User interface change data
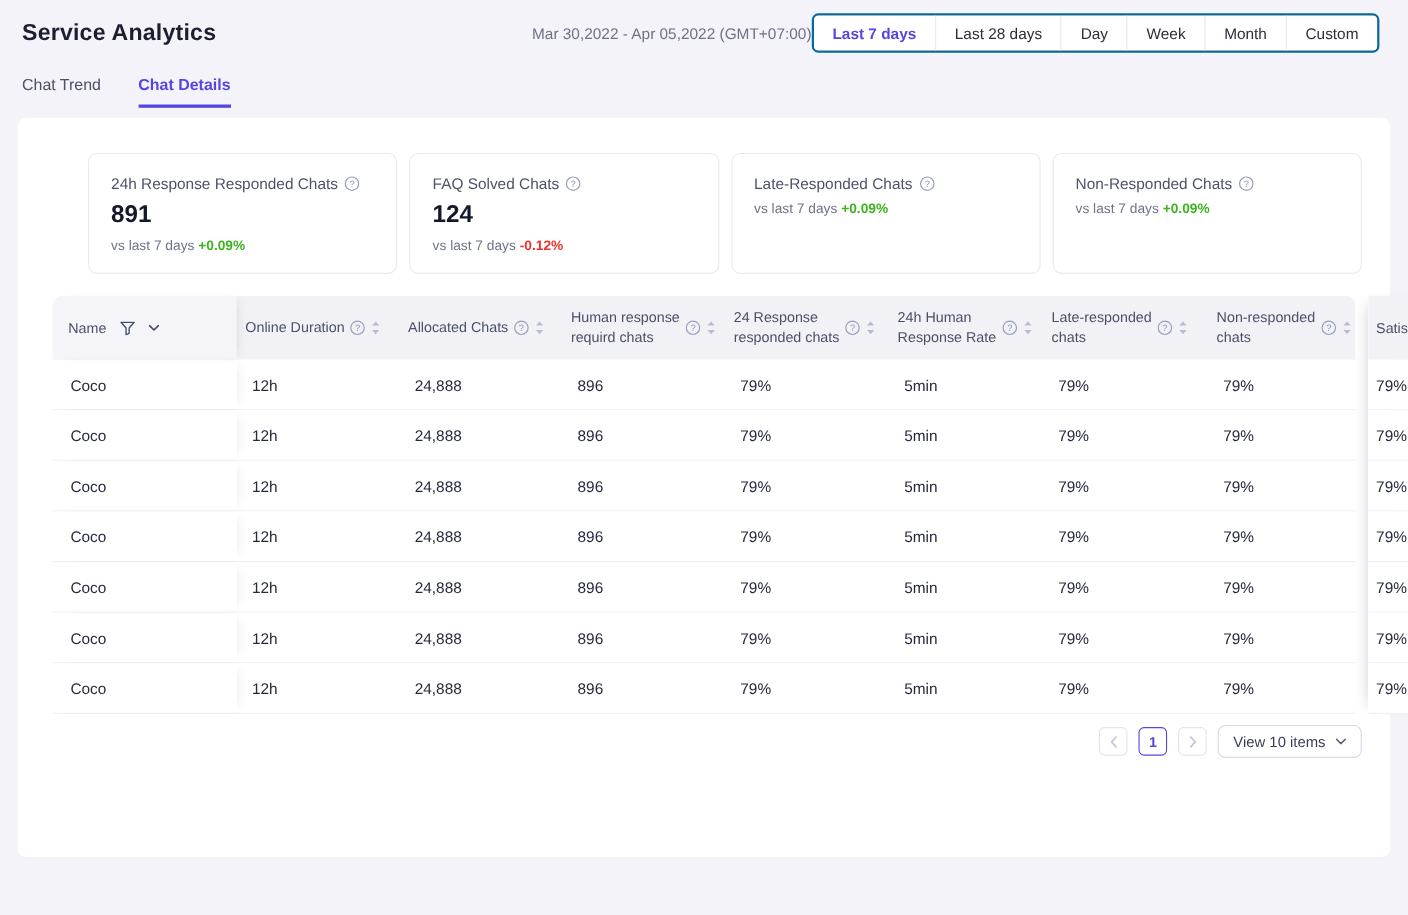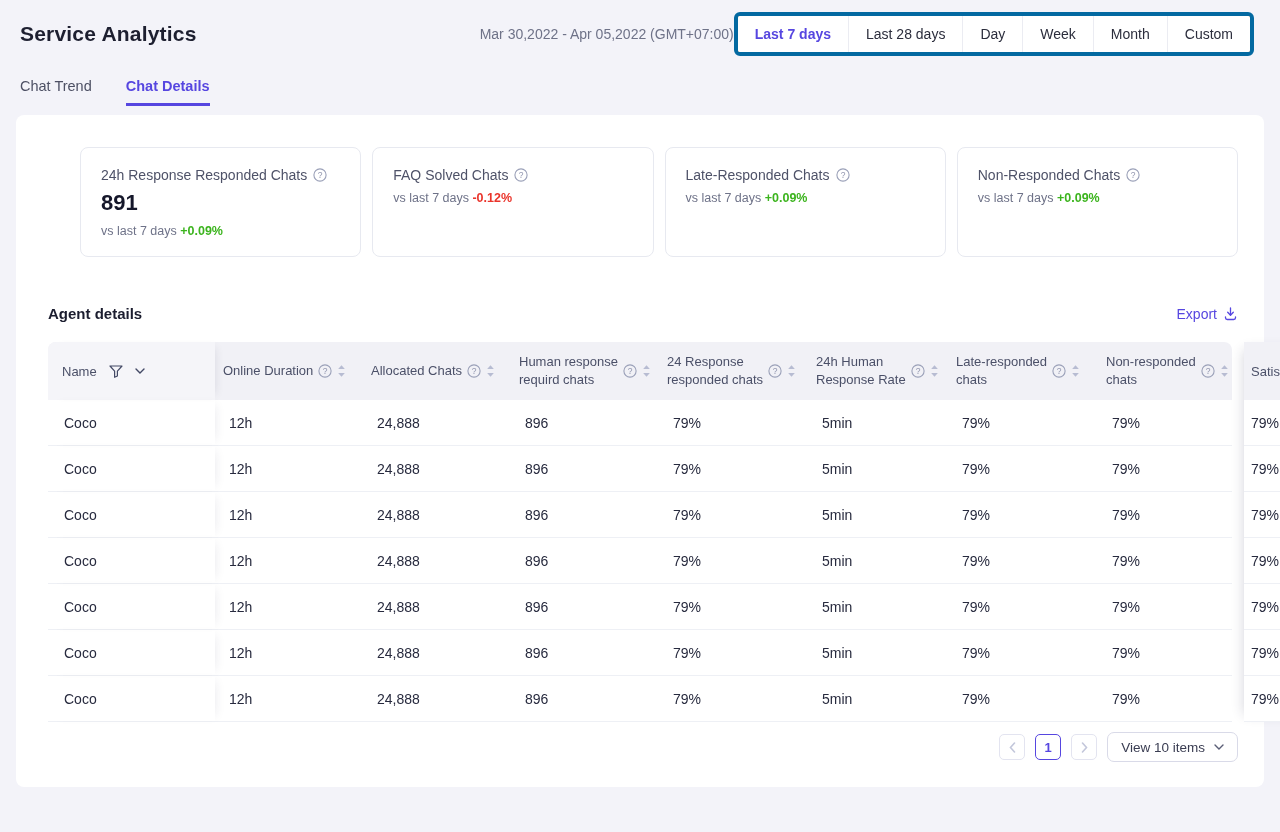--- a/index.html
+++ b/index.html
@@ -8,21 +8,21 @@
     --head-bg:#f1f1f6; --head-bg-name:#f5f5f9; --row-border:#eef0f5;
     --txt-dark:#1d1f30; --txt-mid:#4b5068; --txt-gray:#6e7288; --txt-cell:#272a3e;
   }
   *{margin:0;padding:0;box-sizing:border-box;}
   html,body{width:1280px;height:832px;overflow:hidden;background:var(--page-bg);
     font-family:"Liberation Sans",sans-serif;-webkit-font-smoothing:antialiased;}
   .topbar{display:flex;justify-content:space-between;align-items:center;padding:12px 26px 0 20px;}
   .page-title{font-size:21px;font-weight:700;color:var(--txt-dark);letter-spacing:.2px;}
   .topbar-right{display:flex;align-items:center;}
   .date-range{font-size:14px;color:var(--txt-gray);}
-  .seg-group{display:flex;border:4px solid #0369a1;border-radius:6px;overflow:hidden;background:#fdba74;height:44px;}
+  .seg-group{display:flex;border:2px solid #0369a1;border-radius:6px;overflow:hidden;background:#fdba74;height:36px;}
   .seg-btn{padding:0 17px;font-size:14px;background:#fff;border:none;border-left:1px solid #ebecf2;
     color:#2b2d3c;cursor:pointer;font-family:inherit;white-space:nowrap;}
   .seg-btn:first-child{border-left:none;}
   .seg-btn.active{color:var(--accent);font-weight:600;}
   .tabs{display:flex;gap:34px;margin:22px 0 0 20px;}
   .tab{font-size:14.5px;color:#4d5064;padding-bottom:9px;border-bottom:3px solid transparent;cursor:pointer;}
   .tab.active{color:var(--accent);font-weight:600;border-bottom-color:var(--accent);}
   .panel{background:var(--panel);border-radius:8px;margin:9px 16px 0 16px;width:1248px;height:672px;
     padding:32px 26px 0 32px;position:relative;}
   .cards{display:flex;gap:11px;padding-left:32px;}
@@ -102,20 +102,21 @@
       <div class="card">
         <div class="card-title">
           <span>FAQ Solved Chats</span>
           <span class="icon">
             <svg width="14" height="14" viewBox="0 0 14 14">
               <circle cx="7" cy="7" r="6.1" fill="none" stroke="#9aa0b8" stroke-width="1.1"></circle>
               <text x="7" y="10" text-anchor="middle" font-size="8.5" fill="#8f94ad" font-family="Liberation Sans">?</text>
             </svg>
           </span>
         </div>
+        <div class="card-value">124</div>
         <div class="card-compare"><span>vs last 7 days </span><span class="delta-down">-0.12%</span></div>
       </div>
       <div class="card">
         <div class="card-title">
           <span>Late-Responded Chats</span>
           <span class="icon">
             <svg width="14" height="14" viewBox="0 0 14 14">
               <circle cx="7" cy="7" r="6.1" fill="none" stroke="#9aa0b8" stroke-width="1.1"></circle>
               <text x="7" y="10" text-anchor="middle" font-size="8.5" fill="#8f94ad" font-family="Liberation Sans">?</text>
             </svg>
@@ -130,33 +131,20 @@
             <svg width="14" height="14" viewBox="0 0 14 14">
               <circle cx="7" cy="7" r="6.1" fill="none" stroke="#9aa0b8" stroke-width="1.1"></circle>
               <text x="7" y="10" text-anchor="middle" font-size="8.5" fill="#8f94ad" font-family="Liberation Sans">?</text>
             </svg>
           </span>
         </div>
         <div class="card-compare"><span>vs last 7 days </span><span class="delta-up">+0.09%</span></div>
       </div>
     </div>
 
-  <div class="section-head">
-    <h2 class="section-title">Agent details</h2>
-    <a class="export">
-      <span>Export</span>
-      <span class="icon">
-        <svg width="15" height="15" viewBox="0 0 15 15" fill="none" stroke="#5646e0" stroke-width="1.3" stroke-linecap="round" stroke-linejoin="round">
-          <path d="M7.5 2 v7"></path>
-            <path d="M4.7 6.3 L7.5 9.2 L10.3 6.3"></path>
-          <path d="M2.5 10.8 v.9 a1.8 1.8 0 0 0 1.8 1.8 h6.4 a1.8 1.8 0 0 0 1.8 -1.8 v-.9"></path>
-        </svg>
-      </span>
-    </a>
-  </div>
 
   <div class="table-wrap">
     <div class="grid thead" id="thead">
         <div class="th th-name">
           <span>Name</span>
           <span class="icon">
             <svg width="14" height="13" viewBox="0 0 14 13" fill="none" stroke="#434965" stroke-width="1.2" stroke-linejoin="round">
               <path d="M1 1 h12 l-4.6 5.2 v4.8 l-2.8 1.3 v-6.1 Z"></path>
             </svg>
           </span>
--
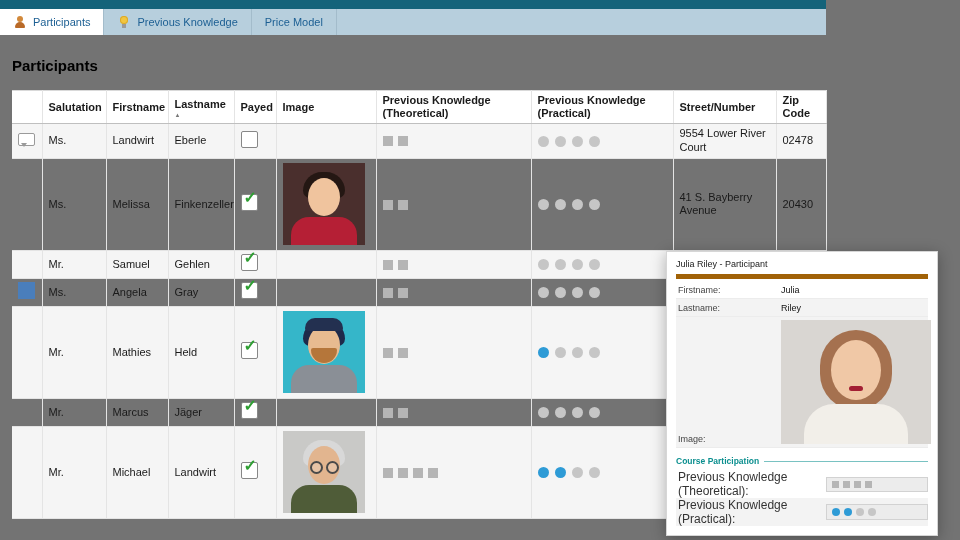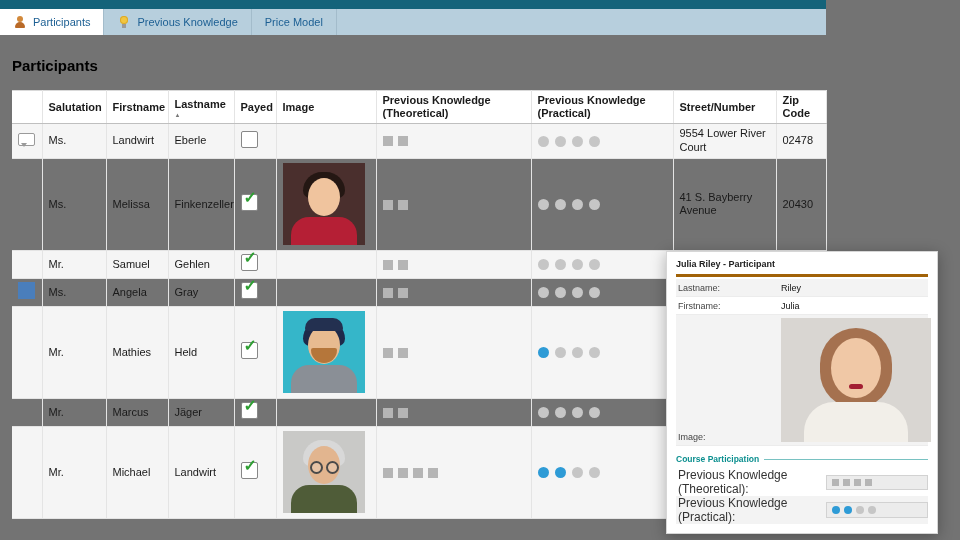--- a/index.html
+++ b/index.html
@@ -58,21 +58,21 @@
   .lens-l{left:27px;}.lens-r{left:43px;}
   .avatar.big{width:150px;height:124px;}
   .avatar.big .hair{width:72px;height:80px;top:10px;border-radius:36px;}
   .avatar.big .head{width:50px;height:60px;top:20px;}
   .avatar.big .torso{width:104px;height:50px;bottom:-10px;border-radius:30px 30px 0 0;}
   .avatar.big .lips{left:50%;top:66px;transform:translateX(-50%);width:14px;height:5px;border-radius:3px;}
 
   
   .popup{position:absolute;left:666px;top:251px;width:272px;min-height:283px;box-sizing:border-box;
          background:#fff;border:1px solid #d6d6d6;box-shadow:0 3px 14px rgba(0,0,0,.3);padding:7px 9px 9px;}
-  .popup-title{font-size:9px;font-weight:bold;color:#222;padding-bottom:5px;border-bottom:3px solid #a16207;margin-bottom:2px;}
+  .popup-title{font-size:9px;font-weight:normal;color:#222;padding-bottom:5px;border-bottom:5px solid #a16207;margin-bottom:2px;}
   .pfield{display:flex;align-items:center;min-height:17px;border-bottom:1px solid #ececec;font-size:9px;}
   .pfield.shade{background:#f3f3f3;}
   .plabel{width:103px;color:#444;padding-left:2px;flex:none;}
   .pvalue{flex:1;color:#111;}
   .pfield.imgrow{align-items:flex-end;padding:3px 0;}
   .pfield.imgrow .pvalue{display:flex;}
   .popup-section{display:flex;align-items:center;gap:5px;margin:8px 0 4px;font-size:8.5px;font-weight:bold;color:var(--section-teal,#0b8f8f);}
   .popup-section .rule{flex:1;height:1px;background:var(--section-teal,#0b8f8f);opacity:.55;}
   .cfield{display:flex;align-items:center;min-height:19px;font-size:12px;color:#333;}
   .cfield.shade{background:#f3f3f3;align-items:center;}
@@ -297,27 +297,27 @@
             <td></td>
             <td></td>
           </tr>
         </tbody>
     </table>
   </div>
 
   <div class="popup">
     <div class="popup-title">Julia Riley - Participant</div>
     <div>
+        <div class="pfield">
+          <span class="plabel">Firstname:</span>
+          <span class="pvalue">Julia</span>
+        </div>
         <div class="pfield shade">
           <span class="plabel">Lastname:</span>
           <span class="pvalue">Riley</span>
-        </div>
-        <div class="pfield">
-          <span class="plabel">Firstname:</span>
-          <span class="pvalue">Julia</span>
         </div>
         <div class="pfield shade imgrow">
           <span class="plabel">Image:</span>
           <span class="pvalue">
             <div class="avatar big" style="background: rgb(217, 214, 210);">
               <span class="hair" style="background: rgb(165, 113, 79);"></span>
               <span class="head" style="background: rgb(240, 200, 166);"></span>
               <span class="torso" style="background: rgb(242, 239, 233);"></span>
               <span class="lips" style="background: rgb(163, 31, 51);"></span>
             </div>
--
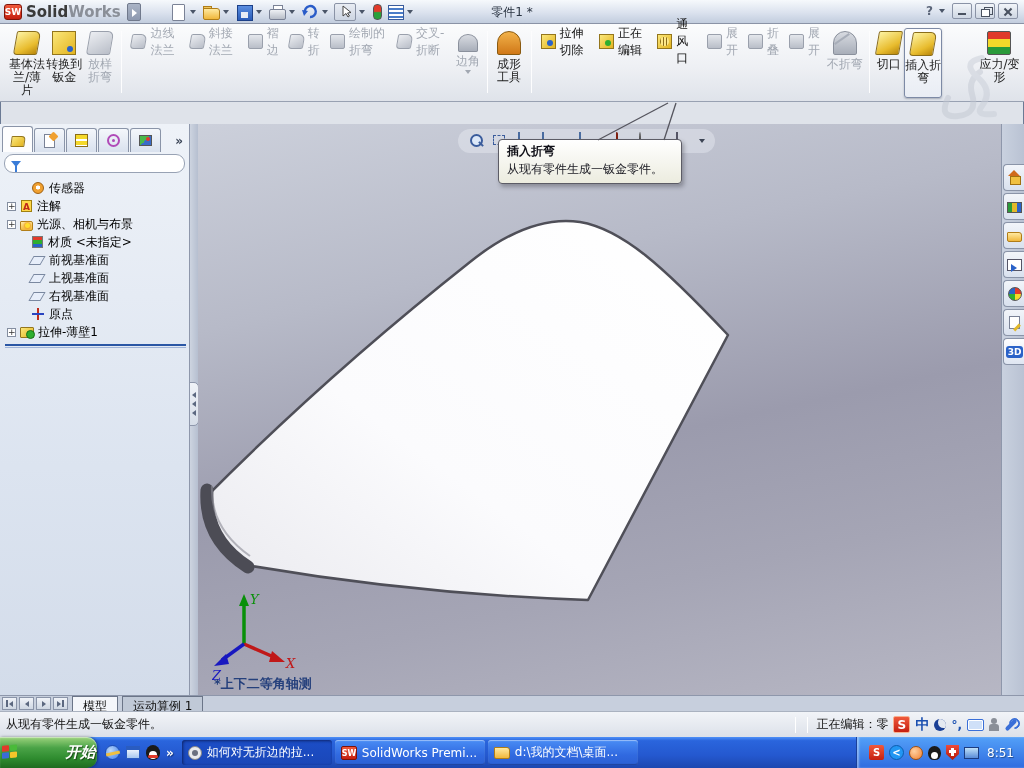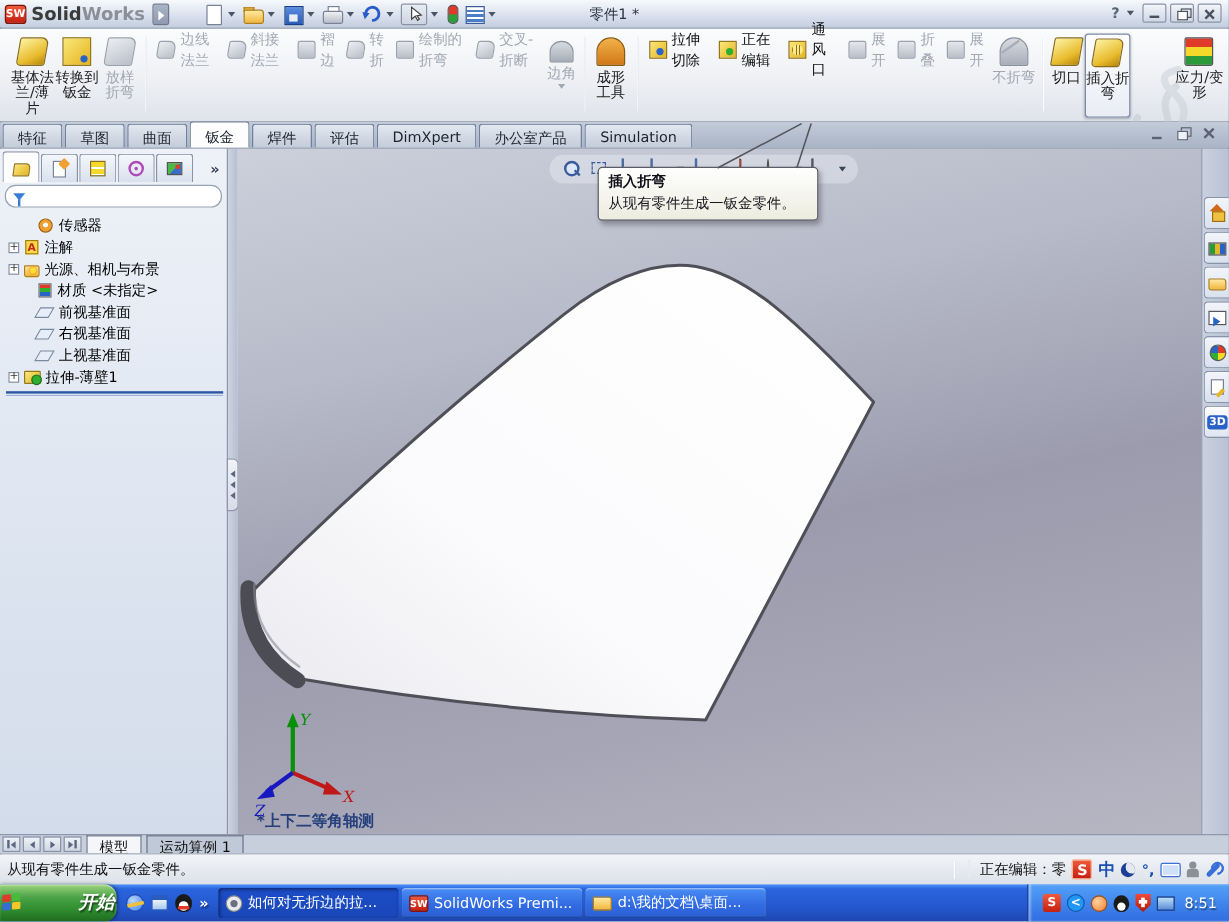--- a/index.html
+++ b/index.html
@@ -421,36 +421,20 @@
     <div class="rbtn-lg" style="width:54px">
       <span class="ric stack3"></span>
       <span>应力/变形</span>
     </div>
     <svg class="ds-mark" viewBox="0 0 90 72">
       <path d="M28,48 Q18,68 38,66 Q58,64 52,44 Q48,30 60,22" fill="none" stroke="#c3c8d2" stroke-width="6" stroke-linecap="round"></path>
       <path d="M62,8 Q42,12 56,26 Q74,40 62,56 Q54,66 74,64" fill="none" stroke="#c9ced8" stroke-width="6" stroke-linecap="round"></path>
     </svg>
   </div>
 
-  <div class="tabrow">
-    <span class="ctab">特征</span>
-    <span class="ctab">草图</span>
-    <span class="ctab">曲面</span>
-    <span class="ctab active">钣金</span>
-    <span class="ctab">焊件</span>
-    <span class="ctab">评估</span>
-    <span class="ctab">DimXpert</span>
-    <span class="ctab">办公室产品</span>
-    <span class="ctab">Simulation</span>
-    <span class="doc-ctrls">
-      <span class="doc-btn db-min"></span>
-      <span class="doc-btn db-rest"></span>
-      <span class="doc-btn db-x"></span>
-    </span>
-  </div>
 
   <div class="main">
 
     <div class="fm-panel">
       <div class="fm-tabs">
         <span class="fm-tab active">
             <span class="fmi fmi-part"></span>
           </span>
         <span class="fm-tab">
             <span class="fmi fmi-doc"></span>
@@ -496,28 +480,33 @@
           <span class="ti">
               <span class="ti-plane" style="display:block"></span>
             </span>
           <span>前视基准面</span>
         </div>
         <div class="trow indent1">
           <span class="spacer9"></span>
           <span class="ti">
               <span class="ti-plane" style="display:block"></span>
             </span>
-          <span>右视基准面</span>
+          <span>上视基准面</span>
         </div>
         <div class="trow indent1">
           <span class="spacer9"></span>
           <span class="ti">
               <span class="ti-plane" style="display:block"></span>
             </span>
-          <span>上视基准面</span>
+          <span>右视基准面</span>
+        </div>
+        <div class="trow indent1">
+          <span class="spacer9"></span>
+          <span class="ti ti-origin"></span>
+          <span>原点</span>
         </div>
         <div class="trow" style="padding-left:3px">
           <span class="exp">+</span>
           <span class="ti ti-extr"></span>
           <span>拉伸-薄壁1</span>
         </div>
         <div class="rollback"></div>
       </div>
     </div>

**WRITTEN TASK**
All that is needed is a number: how many lines in the data above contain the string "tabs".

**OUTPUT**
2